◆ **TASK INSTRUCTIONS**: Reproduce all of the data below verbatim, leaving out the pictures.

◆ **DATA PROVIDED**:
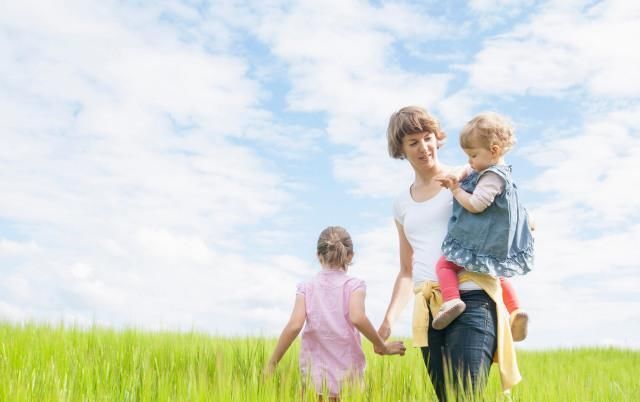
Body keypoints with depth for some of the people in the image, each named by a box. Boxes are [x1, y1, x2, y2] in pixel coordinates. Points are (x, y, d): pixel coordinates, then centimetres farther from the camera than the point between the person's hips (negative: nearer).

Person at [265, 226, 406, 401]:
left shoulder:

◆ **EXERCISE OUTPUT**:
Body keypoints with depth for some of the people in the image, each named by a box. Boxes are [x1, y1, x2, y2] in pixel coordinates. Points are (x, y, d): pixel coordinates, then centimetres farther from the camera than the point between the person's hips (negative: nearer).

Person at [265, 226, 406, 401]:
left shoulder:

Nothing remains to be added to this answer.